--- Data section Enclosed Below ---

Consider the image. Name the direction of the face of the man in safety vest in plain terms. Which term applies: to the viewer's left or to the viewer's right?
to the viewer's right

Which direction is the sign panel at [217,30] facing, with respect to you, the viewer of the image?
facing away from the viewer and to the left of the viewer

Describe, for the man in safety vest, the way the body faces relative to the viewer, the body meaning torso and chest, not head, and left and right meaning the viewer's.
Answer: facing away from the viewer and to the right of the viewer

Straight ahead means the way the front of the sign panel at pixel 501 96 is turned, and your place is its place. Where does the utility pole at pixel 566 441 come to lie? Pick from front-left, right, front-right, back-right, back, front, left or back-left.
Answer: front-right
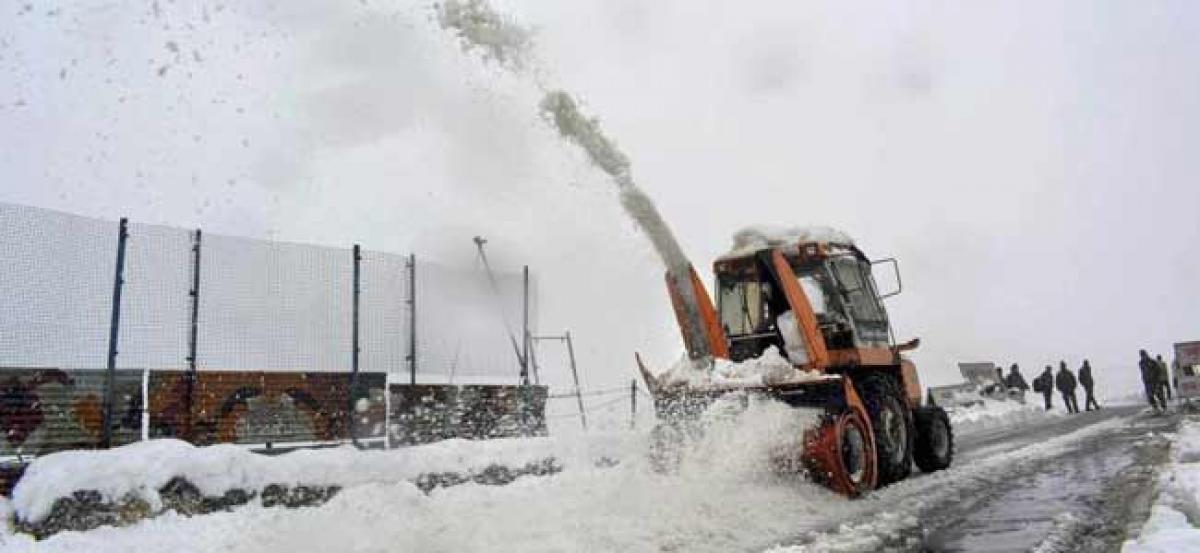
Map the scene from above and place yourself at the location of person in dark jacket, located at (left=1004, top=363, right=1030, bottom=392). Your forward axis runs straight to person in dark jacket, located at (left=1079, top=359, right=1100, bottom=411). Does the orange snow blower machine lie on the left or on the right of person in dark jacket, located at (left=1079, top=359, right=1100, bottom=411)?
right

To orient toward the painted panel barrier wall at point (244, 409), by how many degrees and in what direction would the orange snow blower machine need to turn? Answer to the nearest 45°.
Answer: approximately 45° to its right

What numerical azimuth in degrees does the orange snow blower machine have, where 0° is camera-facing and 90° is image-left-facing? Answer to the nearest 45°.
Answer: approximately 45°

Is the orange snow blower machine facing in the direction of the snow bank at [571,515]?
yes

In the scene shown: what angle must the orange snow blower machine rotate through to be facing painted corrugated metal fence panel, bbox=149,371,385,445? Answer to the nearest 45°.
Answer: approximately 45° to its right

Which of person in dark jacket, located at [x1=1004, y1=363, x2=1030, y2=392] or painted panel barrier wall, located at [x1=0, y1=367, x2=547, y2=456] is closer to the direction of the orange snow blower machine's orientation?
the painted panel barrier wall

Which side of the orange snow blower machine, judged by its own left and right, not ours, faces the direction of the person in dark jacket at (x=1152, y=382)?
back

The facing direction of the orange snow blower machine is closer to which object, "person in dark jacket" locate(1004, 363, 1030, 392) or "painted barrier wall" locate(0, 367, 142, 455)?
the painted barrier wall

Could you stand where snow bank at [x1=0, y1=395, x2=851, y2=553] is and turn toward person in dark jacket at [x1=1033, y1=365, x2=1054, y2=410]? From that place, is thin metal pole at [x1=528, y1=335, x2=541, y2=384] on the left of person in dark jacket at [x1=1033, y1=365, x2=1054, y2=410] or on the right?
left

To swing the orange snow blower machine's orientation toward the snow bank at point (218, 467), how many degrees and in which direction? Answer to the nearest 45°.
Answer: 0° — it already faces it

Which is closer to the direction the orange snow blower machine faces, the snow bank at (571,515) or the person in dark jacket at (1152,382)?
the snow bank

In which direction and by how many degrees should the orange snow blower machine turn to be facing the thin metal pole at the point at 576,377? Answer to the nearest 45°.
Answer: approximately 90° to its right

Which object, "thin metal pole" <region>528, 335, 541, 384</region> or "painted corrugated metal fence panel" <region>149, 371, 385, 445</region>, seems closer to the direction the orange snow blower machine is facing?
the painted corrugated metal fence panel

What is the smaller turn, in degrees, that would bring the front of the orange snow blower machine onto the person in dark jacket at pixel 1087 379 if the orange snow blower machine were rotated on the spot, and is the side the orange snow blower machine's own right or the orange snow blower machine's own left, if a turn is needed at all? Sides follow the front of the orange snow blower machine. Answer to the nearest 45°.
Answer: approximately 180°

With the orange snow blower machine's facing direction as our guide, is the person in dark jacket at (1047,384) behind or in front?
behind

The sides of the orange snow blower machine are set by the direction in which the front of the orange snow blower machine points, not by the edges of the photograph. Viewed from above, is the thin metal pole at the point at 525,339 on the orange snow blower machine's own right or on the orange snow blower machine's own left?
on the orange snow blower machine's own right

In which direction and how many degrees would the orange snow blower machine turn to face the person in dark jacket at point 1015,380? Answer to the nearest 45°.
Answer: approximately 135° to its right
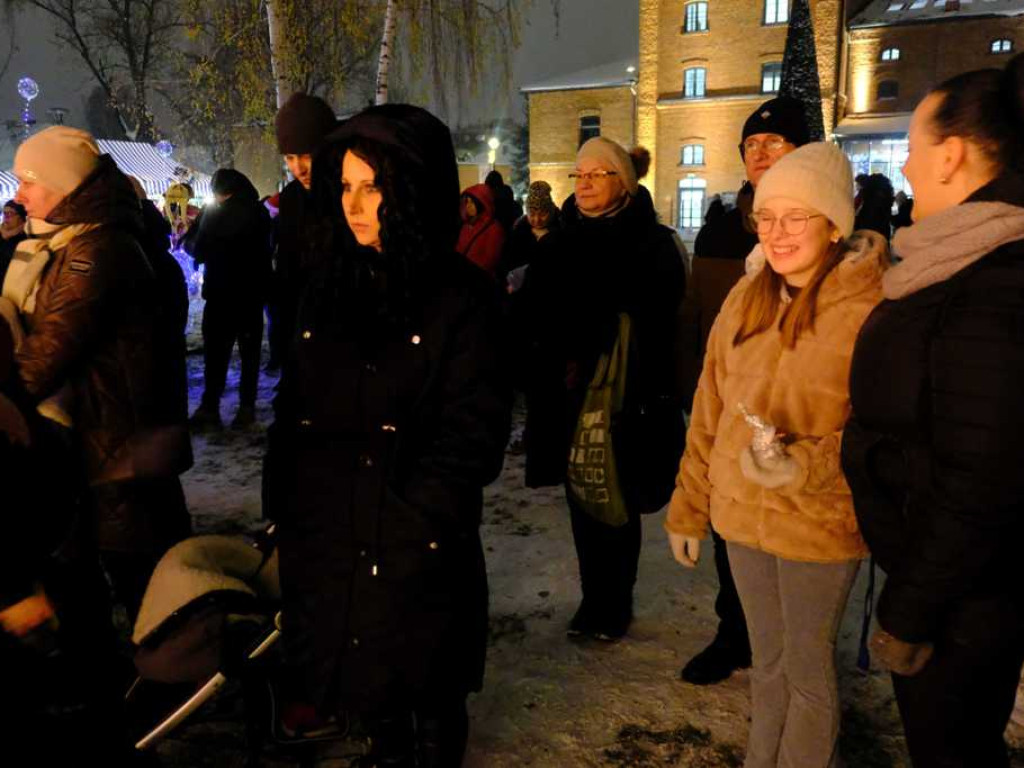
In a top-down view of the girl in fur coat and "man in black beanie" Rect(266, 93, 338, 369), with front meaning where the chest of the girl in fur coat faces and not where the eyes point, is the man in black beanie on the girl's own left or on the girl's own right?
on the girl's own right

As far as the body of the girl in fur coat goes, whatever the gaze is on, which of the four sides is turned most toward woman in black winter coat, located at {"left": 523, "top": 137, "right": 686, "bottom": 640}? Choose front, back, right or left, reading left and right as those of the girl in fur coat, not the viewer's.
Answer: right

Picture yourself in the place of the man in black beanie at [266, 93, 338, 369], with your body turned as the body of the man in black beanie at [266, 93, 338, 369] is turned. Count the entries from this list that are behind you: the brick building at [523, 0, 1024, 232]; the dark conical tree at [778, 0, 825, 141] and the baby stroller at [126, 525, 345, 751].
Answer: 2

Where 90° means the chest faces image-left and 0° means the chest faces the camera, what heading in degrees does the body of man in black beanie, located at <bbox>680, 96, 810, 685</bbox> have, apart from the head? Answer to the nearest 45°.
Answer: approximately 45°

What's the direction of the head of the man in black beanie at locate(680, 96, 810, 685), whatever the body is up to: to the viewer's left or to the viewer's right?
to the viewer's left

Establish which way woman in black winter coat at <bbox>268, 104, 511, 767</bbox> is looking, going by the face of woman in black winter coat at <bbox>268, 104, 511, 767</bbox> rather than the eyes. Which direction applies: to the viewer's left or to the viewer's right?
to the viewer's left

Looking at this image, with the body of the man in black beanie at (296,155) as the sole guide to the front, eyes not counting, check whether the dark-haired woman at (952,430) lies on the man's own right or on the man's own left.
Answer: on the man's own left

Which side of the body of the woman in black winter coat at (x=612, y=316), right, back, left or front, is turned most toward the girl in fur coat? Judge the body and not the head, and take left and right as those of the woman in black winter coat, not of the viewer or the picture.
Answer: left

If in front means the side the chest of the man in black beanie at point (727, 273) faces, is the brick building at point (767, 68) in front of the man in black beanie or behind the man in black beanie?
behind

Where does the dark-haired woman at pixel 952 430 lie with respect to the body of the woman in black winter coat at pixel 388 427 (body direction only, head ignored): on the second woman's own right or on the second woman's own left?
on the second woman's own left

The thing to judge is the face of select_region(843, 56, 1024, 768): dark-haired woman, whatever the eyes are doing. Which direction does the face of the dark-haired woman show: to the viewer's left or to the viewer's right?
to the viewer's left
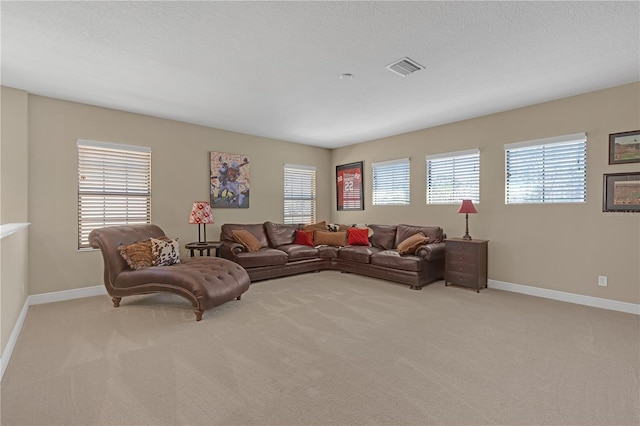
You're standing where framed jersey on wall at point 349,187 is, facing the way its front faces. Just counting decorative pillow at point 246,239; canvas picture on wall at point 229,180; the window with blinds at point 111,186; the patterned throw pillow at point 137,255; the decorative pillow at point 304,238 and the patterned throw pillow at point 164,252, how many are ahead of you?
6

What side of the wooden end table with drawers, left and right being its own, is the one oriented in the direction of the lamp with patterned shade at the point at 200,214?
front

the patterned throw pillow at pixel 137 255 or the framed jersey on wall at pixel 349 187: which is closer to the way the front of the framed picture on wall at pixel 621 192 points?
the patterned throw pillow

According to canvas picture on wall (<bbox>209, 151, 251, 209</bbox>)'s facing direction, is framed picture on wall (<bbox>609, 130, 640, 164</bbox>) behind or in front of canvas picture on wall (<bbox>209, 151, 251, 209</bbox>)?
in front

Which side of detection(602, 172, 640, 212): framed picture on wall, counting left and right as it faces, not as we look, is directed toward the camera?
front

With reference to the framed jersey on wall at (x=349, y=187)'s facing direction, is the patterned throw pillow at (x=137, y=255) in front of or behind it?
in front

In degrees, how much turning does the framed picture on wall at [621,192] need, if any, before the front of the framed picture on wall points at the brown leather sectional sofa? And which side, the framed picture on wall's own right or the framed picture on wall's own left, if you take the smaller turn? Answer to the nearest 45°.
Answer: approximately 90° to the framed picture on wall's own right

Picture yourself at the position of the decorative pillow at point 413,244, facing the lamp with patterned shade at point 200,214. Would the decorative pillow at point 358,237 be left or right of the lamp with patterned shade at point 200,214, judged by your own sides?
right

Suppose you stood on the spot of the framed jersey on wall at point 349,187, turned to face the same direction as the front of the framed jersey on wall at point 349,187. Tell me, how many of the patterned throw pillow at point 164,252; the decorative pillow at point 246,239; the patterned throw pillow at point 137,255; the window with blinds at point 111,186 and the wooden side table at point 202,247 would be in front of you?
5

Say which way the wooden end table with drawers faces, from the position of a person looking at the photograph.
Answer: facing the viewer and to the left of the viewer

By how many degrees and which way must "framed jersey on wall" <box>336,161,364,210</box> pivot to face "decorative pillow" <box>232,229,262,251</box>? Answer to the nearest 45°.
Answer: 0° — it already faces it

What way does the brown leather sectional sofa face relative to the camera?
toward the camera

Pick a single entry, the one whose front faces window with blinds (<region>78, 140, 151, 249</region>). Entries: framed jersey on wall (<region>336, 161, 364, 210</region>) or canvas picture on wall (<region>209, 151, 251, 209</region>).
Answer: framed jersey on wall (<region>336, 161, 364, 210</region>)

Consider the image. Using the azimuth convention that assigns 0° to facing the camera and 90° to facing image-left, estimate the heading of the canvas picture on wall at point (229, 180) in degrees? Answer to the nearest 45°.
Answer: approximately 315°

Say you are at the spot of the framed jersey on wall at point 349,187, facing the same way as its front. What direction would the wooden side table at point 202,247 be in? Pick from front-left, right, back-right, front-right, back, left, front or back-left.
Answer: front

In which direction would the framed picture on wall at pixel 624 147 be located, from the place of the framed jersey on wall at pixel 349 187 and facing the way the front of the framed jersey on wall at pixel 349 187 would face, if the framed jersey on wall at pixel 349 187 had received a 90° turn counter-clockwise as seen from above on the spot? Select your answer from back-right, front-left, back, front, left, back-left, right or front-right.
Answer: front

--- End of Enclosed Data section ---

* Your instructions
Give an exact copy of the lines from the one with "Say you are" through the end of the entries, both ends included.

* Response area
Say you are at the spot of the framed jersey on wall at point 349,187, facing the same way as its front. What direction would the wooden side table at point 202,247 be in? Pick from front-left, right, back-right, front-right, back, left, front or back-left.
Answer: front

In which direction would the framed picture on wall at pixel 624 147 be located, from the place of the framed jersey on wall at pixel 349 187 and facing the way the front of the framed jersey on wall at pixel 349 187 would face, if the framed jersey on wall at pixel 349 187 had received a 90° turn counter-clockwise as seen from above on the spot? Select your answer from back-right, front-left, back, front, left, back-left, right or front-right.
Answer: front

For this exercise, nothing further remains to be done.